A guerra fria caracterizou-se por conflito ideológico e
geopolítico. Mesmo com a ausência de confronto militar direto, não foram poucas
as guerras por procuração. Os EUA jamais declararam guerra ao Vietnã, mas
forneciam, em seu proveito, meios humanos e materiais para o conflito.
A guerra híbrida conjuga uso de forças militares
tradicionais, uso de forças irregulares, ataques digitais, ataques econômicos,
ataque a sistemas de informação, disseminação de propaganda, fake News, apoio a
movimentos políticos oposicionistas, uso de sanções ou agressões econômicas e
lawfare caracterizado pela utilização estratégica do sistema judiciário para
atacar adversários políticos.
O principal objetivo da guerra híbrida é desestabilizar um
país ou derrubar um governo, sem a necessidade de um confronto militar direto.
Ela busca explorar as vulnerabilidades de um país em proveito do agressor,
combinando táticas militares, sociais e psicológicas.
A tentativa dos EUA de classificar como terrorismo a venda
ilegal de drogas é parte da guerra híbrida, visando a possibilitar atuação aos
que sejam considerados ameaçadores da sua segurança na região. Não há
narcoterrorismo no Brasil. Uma das características do terrorismo é sua
motivação ideológica. O comércio de drogas, seja no atacado pelos magnatas do
negócio ou no varejo das favelas e periferia, é uma atividade ilegal que
envolve violência, mas meramente comercial visando lucro. É crime, mas não é terrorismo.
Se o governador do estado do Rio de Janeiro entregou
relatório ao governo dos EUA, estaremos, ao menos em tese, diante do crime
tipificado no Código Penal como atentado à soberania, definido por ato de
“negociar com governo ou grupo estrangeiro, ou seus agentes, com o fim de
provocar atos típicos de guerra contra o País”.

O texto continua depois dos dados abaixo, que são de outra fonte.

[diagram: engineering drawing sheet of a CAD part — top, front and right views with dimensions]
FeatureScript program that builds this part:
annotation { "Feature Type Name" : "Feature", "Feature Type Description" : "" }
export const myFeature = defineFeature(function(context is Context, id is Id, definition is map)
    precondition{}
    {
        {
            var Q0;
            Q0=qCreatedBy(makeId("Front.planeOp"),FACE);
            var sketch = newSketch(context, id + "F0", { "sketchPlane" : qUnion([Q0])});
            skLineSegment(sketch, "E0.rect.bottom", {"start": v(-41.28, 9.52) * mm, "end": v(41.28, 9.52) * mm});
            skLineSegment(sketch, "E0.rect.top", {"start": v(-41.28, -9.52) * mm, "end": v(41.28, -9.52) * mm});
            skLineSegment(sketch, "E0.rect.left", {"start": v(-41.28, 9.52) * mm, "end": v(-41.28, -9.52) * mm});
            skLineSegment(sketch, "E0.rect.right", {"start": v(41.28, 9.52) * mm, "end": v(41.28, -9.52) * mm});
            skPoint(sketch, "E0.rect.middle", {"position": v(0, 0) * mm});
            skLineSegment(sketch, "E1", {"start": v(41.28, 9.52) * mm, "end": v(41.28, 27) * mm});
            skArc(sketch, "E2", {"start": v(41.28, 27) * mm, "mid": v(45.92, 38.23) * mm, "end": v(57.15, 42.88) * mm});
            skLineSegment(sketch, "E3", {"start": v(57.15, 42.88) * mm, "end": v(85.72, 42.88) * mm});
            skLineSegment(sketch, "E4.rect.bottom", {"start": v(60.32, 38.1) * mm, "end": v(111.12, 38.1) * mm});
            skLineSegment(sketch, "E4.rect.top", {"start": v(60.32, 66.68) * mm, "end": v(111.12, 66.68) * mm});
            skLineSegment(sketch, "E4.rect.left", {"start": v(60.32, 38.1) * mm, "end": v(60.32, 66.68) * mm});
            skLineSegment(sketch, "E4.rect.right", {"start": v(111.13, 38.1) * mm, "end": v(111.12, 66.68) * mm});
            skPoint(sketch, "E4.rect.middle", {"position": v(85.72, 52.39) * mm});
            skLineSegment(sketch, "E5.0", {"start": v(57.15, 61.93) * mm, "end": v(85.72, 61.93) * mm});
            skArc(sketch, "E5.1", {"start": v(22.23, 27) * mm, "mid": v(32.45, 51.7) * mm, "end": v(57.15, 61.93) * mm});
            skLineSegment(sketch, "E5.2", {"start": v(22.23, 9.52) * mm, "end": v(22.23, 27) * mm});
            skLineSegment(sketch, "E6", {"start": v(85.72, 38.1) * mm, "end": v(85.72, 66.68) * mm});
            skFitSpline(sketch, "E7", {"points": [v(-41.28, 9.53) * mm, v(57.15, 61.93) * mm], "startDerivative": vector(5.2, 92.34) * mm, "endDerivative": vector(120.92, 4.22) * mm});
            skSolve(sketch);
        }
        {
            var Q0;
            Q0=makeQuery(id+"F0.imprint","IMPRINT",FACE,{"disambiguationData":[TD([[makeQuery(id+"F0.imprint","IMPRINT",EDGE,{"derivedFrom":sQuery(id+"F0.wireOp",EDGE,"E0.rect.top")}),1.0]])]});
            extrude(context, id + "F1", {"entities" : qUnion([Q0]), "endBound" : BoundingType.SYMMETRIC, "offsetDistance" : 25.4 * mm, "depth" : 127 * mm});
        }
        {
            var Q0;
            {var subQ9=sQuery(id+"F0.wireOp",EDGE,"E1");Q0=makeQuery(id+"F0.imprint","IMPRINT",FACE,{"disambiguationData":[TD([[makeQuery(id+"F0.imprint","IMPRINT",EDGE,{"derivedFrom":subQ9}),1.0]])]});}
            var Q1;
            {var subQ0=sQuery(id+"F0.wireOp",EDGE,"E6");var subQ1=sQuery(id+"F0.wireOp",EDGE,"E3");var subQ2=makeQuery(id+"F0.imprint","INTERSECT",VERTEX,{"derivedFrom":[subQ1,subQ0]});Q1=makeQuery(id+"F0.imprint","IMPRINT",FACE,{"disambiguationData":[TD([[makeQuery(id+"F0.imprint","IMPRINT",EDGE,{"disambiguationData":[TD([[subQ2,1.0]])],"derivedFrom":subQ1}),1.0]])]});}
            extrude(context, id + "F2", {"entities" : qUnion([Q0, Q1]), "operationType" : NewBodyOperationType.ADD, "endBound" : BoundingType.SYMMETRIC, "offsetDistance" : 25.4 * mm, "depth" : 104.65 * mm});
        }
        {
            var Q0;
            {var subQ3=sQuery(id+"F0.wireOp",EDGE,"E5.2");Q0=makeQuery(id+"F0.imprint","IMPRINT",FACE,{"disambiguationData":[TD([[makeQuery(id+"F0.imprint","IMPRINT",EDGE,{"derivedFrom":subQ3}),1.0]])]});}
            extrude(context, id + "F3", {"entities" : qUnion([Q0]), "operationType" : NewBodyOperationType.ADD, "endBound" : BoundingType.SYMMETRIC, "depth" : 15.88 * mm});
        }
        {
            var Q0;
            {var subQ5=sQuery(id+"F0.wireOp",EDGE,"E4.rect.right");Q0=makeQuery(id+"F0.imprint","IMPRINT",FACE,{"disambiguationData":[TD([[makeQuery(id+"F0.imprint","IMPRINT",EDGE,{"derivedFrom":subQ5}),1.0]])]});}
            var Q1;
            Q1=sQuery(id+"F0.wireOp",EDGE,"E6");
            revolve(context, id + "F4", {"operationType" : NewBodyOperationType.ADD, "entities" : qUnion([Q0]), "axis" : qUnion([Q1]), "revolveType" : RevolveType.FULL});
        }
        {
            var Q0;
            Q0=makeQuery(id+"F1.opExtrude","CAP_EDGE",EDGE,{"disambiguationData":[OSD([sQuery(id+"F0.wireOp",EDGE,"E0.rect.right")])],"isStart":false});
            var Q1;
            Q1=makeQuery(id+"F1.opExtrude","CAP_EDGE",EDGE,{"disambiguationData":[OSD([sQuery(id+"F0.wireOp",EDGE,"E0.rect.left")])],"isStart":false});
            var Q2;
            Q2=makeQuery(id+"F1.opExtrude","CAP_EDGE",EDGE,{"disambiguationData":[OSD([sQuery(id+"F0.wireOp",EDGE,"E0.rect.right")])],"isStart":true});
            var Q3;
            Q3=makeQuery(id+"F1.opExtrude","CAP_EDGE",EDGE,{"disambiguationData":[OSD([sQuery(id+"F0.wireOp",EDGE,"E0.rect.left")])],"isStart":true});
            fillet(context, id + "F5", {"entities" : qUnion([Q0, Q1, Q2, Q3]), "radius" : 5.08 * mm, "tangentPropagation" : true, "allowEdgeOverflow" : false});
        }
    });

Ao invés de tipificar o comércio de drogas ilegal como
terrorismo o Congresso Nacional tem a incumbência de tipificar como crime
contra a soberania nacional o ajuste de autoridades brasileiras com autoridades
estrangeiras. É hora de limitar as colaborações e relações institucionais
internacionais ao corpo diplomático da nação, sem prejuízo de interlocuções
culturais, acadêmicas ou científicas. Para as relações institucionais temos os
qualificados quadros funcionais do Itamaraty e o Ministério das Relações Exteriores.